+++ Record set +++

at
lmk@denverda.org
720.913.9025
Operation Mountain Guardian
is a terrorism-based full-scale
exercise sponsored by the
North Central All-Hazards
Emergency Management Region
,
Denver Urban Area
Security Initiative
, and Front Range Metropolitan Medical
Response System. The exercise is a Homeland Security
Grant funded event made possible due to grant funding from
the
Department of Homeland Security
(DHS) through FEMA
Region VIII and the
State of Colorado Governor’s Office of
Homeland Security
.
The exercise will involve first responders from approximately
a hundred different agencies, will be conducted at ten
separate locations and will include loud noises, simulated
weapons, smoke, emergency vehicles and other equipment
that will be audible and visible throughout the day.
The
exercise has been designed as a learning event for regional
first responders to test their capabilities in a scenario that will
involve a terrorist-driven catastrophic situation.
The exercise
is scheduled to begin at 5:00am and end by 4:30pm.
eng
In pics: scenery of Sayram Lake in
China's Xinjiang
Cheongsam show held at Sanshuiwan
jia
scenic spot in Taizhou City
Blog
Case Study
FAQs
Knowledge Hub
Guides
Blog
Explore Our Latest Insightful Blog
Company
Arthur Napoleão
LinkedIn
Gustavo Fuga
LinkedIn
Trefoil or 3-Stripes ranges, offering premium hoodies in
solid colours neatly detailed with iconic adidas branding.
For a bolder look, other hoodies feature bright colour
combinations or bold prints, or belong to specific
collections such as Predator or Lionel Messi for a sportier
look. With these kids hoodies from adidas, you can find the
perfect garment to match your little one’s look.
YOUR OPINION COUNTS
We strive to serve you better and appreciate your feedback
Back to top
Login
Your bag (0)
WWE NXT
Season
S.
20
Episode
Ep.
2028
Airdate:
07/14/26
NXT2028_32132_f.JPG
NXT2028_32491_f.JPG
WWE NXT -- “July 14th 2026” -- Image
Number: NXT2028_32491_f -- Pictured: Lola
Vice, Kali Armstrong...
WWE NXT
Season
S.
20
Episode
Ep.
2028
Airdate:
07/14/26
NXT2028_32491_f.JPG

+++
+++ Record set +++

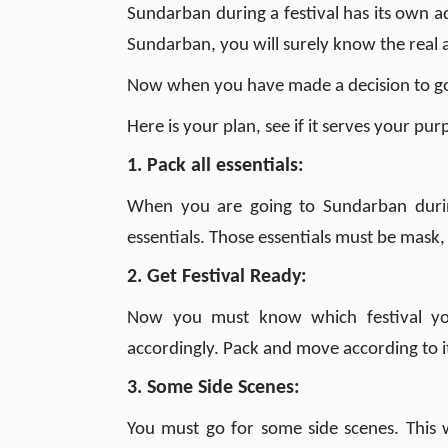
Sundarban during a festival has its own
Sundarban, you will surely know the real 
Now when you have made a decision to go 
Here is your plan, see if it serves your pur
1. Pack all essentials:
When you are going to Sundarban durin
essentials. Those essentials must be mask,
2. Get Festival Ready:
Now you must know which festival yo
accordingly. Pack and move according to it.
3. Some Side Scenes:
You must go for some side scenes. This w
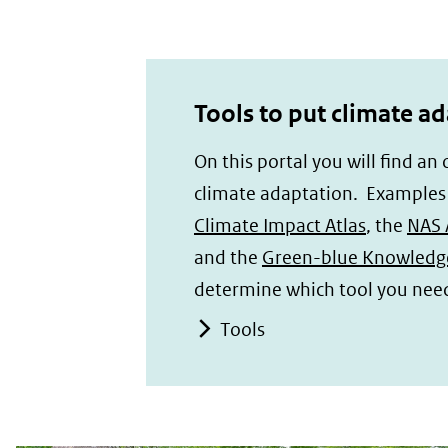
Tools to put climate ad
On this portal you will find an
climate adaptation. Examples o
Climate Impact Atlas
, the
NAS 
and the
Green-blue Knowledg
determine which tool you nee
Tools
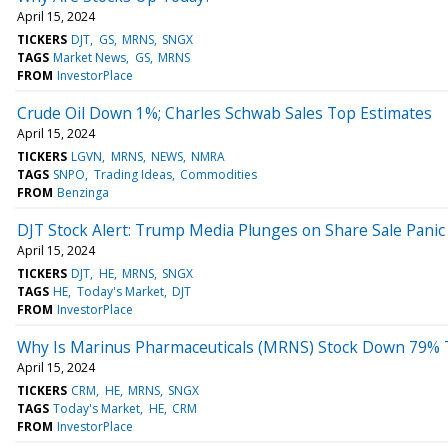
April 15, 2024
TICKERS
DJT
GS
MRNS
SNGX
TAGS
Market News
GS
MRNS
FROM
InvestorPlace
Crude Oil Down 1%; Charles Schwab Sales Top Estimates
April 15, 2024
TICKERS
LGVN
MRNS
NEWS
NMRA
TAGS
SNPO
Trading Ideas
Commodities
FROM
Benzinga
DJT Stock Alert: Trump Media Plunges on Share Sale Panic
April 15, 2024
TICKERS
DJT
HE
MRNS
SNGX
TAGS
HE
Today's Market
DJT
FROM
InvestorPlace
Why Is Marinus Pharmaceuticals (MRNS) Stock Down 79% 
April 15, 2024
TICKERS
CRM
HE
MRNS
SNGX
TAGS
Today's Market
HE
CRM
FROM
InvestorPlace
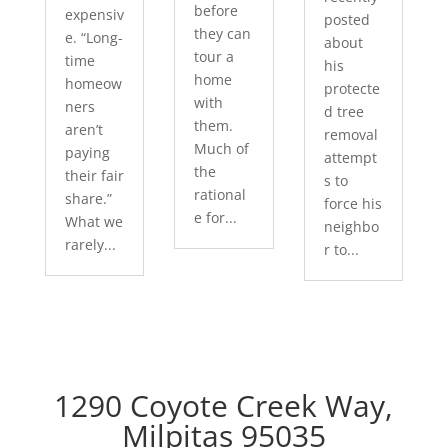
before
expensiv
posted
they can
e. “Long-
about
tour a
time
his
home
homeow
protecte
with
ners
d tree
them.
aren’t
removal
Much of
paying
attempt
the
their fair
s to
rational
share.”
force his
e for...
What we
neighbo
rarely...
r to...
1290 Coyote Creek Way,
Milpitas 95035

+++
+++ Record set +++

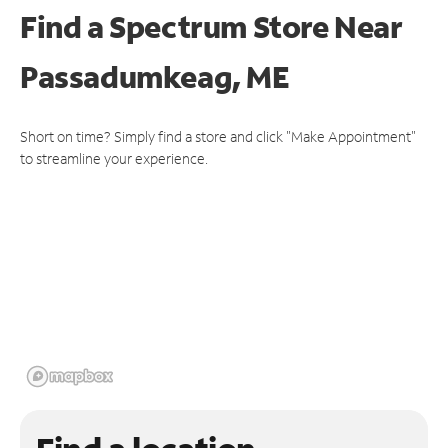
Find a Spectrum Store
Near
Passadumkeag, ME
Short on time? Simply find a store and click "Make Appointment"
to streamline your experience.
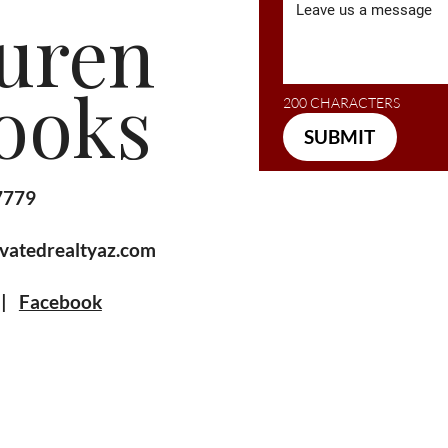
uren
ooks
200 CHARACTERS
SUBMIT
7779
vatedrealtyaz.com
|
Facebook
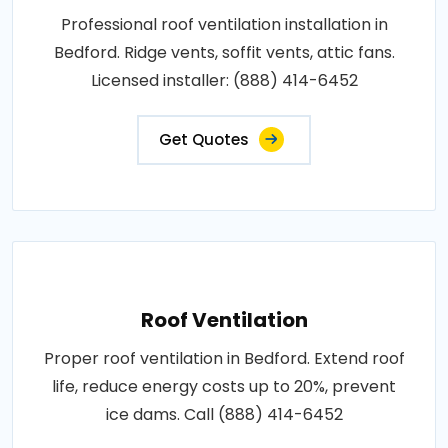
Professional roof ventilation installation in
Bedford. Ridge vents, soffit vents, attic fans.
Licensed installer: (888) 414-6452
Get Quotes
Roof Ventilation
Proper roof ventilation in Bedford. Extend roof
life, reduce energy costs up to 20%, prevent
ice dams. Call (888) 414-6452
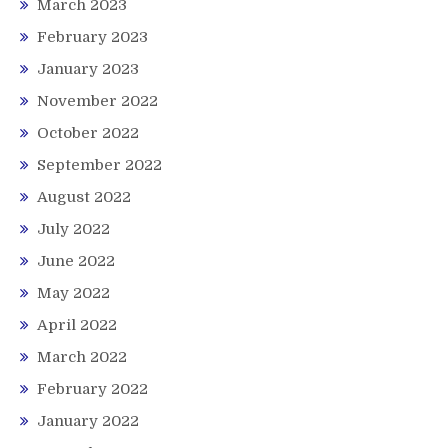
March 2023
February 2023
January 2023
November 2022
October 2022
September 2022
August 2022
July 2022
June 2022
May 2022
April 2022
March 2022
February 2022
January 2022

+++

Your task: Arrange everything from the line containing "Sundarban during a festival has its own" down to the line containing "2. Get Festival" as a numbered list, and leave out any blank lines.

Result of this task:
1. Sundarban during a festival has its own
2. Sundarban, you will surely know the real 
3. Now when you have made a decision to go 
4. Here is your plan, see if it serves your pur
5. 1. Pack all essentials:
6. When you are going to Sundarban durin
7. essentials. Those essentials must be mask,
8. 2. Get Festival Ready:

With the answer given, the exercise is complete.